Segment Open

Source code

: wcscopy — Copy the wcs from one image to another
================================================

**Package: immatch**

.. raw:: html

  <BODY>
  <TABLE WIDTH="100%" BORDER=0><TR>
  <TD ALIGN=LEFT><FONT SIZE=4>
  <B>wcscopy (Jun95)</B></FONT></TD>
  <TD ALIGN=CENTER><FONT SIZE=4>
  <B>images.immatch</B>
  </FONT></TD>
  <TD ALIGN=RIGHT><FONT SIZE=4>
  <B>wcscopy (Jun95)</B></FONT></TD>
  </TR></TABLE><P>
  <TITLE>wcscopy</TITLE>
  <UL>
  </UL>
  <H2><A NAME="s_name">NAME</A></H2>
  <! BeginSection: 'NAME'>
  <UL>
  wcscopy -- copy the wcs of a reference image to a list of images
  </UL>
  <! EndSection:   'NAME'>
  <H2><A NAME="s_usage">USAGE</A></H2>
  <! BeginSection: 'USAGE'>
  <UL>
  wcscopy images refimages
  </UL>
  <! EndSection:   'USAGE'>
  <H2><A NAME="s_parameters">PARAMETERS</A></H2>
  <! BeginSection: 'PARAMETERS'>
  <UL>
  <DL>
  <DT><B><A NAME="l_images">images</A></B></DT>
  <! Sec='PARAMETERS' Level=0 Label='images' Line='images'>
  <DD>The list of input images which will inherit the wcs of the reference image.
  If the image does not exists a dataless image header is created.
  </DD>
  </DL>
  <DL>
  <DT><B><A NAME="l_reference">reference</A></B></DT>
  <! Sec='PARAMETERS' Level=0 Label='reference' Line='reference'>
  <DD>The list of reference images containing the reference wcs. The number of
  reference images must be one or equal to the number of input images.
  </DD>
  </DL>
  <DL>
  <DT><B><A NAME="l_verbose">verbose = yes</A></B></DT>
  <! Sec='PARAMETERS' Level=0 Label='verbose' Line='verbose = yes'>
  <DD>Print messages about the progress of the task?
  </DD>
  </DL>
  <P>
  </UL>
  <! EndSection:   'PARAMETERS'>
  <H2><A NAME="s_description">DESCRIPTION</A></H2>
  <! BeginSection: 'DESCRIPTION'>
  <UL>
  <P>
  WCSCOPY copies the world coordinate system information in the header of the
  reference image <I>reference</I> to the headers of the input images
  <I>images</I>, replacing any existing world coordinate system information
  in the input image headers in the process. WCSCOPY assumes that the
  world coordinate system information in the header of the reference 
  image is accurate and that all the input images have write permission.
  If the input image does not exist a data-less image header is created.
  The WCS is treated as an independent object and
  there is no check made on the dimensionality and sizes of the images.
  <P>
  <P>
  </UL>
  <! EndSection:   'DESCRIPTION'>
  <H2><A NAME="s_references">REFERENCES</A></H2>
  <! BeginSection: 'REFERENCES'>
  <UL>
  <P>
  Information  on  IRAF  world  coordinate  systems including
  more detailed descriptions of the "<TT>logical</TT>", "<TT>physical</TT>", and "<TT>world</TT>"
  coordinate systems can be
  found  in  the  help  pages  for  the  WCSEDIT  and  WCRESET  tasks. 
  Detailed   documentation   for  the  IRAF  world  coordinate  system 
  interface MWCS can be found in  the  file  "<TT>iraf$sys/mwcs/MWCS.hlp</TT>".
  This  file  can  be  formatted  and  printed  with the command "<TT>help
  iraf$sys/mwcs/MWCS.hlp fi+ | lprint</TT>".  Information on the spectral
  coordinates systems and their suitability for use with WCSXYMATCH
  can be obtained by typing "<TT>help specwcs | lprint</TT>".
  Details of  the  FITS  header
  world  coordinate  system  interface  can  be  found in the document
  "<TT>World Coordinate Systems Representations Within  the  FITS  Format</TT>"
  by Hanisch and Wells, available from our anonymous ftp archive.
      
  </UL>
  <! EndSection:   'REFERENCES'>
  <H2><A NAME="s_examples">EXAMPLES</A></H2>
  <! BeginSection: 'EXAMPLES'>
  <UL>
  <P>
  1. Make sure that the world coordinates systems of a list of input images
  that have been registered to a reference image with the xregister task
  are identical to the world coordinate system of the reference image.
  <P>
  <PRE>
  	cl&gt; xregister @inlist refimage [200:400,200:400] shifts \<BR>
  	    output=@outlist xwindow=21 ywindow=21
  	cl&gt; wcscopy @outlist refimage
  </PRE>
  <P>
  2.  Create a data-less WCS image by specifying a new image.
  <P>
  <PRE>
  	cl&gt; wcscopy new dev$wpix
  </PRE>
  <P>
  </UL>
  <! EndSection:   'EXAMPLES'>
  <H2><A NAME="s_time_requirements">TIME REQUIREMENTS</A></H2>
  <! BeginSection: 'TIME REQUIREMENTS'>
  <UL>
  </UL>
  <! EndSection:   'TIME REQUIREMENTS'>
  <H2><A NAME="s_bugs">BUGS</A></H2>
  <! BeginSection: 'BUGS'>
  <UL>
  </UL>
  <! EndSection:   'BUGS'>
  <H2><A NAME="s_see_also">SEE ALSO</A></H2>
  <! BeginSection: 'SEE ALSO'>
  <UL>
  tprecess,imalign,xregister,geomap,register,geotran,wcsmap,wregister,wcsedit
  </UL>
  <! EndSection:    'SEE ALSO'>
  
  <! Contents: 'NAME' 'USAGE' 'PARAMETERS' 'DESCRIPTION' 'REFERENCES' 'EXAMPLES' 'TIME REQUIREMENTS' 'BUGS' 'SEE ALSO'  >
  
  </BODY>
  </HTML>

Segment Closed
Segment Open

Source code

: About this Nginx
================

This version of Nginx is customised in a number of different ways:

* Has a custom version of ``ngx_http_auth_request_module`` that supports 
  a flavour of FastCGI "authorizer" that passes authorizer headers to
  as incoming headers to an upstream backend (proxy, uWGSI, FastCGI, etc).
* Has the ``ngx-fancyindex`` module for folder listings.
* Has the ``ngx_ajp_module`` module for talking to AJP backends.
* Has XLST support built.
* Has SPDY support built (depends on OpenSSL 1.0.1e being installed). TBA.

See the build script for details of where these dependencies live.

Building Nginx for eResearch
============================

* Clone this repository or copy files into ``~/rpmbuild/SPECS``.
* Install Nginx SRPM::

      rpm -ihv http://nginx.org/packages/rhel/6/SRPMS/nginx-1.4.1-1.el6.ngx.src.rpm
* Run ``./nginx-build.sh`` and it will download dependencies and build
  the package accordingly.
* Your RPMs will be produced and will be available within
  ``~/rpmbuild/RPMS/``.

Segment Closed
Segment Open

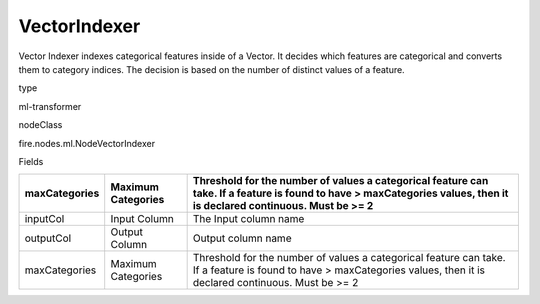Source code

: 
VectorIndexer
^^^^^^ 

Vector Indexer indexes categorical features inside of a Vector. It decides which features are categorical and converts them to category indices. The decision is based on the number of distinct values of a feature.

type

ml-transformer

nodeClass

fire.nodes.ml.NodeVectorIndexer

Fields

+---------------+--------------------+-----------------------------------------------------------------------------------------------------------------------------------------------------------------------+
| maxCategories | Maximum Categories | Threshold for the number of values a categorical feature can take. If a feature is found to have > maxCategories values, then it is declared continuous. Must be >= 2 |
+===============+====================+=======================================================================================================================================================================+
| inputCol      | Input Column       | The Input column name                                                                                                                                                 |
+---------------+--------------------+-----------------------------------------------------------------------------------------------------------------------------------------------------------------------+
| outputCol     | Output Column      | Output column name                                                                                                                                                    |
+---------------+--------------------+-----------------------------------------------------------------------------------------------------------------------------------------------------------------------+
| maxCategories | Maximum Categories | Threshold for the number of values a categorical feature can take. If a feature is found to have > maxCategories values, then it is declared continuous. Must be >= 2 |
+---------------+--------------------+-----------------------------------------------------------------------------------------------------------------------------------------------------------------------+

Segment Closed

> **Exercise directions**
Show every line of the material above in which "FastCGI" is present.

> **Your response**
  a flavour of FastCGI "authorizer" that passes authorizer headers to
  as incoming headers to an upstream backend (proxy, uWGSI, FastCGI, etc).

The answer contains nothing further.